I was thinking of this while savoring a pineapple and lemon gelato at Evansville’s West Branch Carnegie just a buck thirty ago. Outside the library was a Music in the Parks concert and, loving music and loving parks, I checked it out. So rarely do I just sit and observe. Concert highlights: three women and one guy line dancing, lots of cold cans in koozies, and the two women sitting close to me singing along to a song whose only lyrics I could make out were “sweet strawberry wine”.
It’s not something I noticed right away, and so I’m surprised when I finally do. Even more so than in Kitt’s appraisal of Madison, Wisconsin, this is the whitest place I’ve ever seen. There is nary, not even one, face that is not one of the Benjamin Moore shades of white. Granted, Evansville’s 120 thousand population is 85 percent white, and the country rock band was hammering out Sweet Home Alabama, but still. The band could have been playing air guitars and I still would have known they were country. The lead singer, in jeans and ball cap, was commenting on the food trucks circling the tree-embraced sward, including the one that serves what he called Jello-ato. When he was corrected by a bandmate (“it’s gelato”), he just shrugged “I knew I was going to get that wrong.”
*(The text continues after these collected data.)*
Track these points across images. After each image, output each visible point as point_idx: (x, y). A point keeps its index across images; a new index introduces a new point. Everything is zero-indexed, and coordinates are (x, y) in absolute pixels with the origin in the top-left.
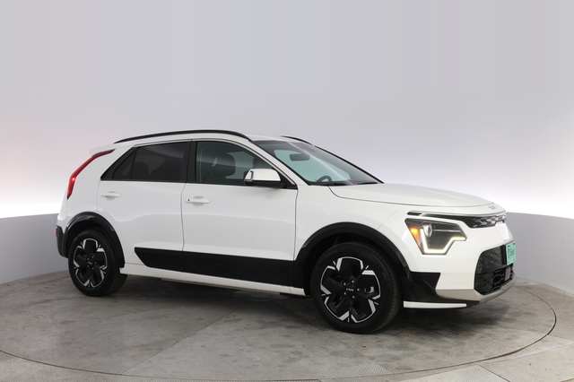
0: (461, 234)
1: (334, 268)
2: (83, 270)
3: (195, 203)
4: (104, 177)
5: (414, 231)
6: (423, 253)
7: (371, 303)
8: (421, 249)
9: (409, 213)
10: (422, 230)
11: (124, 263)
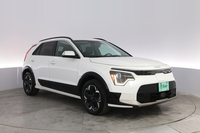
0: (133, 78)
1: (87, 89)
2: (27, 86)
3: (52, 63)
4: (33, 54)
5: (112, 76)
6: (115, 85)
7: (98, 103)
8: (114, 83)
9: (112, 69)
10: (115, 76)
11: (35, 84)
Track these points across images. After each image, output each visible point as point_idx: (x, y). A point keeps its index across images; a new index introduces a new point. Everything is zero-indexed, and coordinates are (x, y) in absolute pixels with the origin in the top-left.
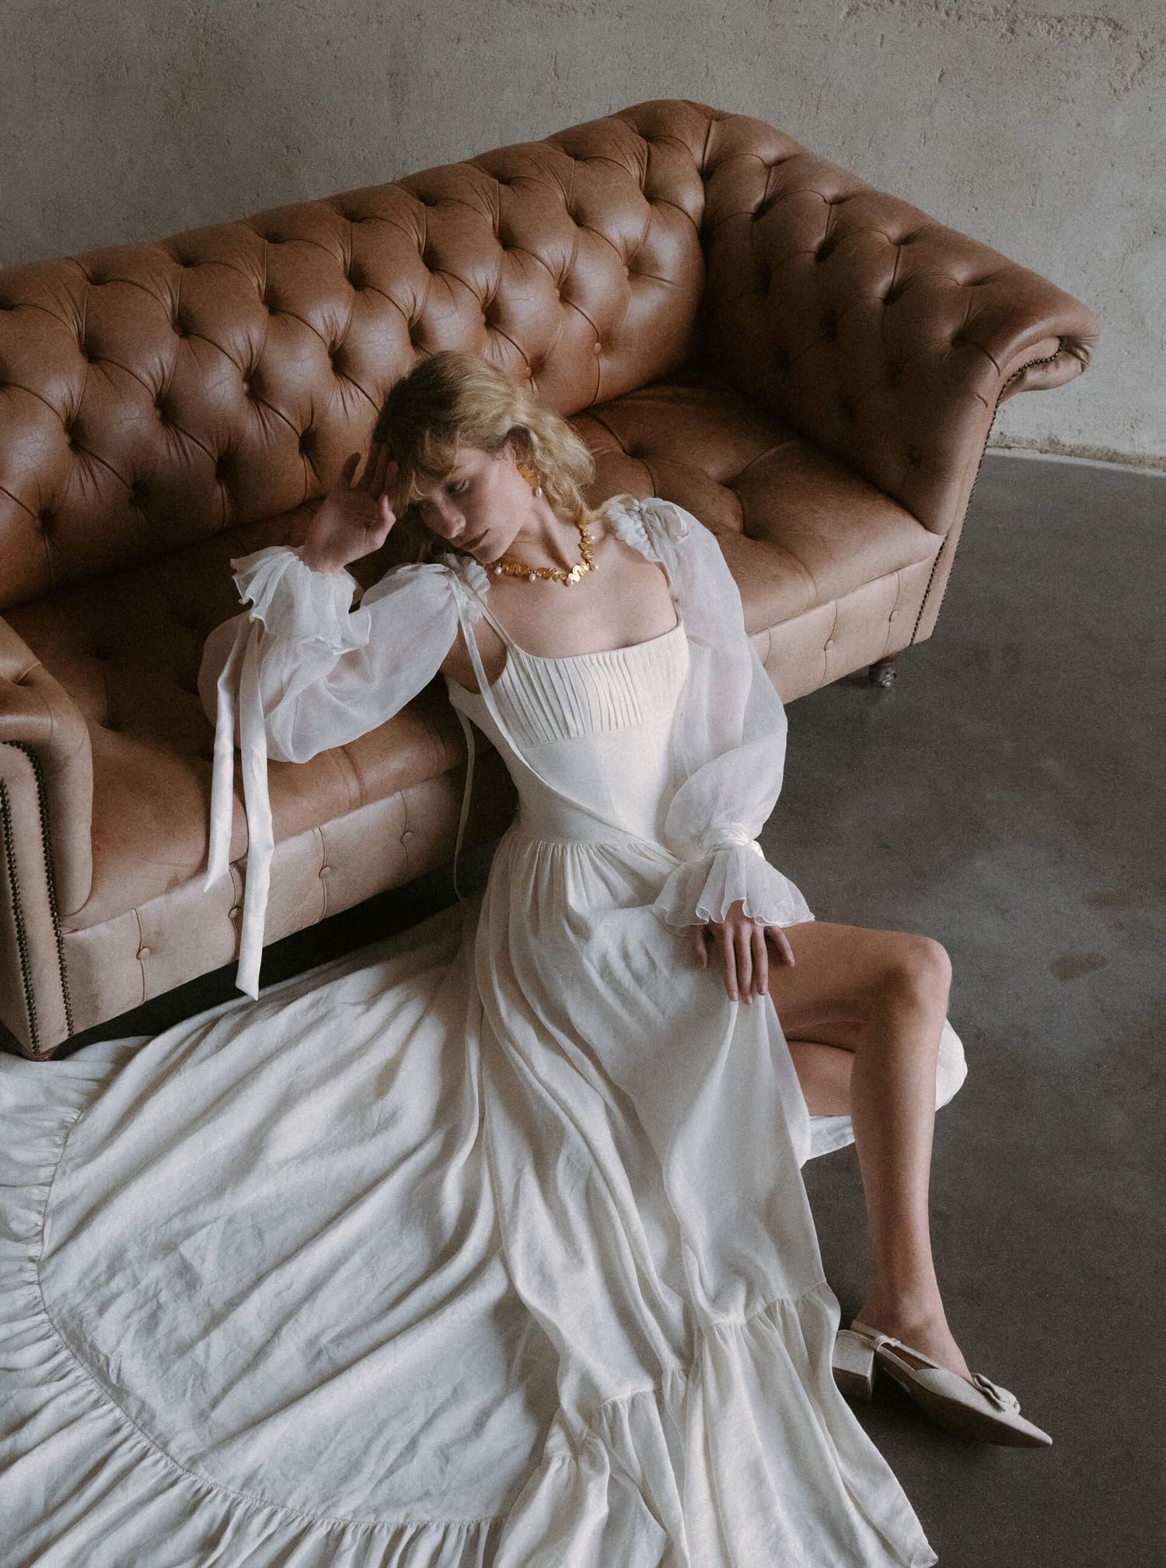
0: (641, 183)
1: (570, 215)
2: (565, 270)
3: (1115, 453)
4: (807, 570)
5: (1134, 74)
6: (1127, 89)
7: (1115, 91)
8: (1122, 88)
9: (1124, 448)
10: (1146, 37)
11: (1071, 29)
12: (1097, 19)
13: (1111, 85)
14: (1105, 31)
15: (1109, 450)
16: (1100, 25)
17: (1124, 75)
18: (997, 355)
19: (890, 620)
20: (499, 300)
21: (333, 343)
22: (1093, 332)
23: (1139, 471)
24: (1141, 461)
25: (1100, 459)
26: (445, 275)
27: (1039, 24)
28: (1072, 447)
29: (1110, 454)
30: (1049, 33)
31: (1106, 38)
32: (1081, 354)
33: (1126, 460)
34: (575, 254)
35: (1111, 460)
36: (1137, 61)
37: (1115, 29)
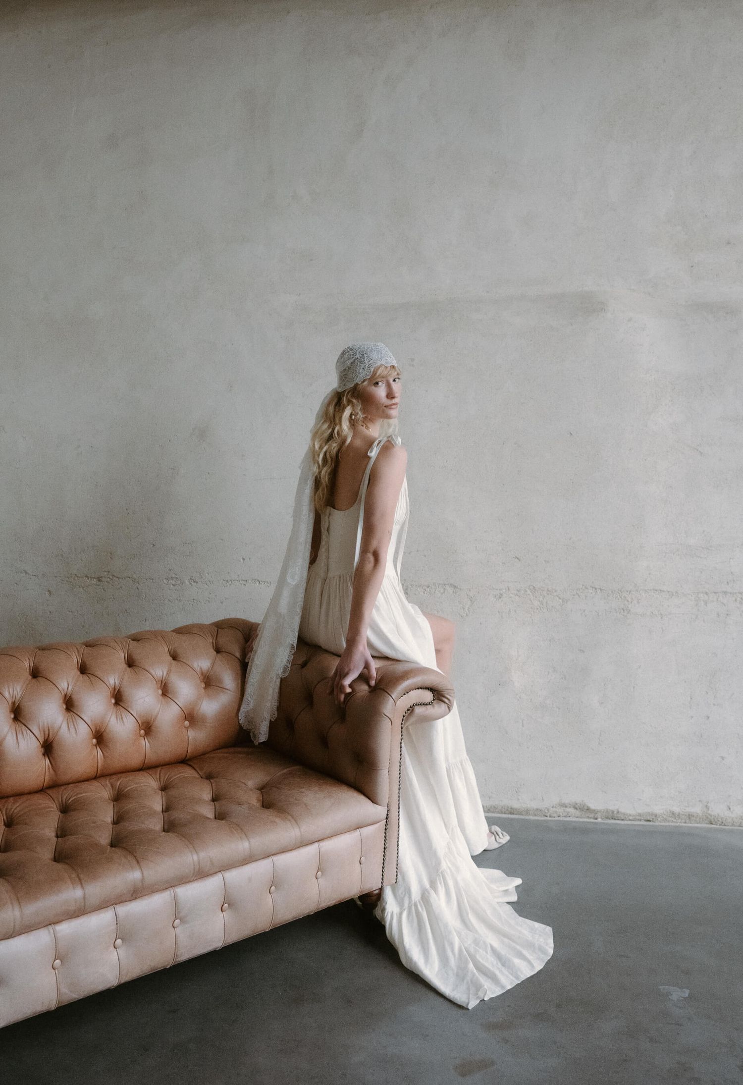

I had yet one more conversation this evening, at the C&L meeting held at 8 pm in a small white clapboard meeting house. The room was packed when the meeting started, although a half dozen guys slipped out shortly after. This meeting was not as white as the concert. One black guy got a big round of applause when he picked up his “24 Hour” chip. I imagined that one young woman, with fine features, pink toenails in tan Birkenstocks, and hair put up in the casual summering at Martha’s Vineyard look, was like Mary Karr. Her face showed sorrow and her body had that I don’t want to be here pose. She took notes throughout the readings, and gradually her posture and face softened. One guy said he had been sober for ten years and so was asked if he wanted to pick up a chip to celebrate that. Yes, and in fact that would be the first chip he’s ever received, as he had been in prison that entire time. A couple of other guys reported having spent years up the river and no one bats an eye. Convicts are as common as coffee cups at some meetings.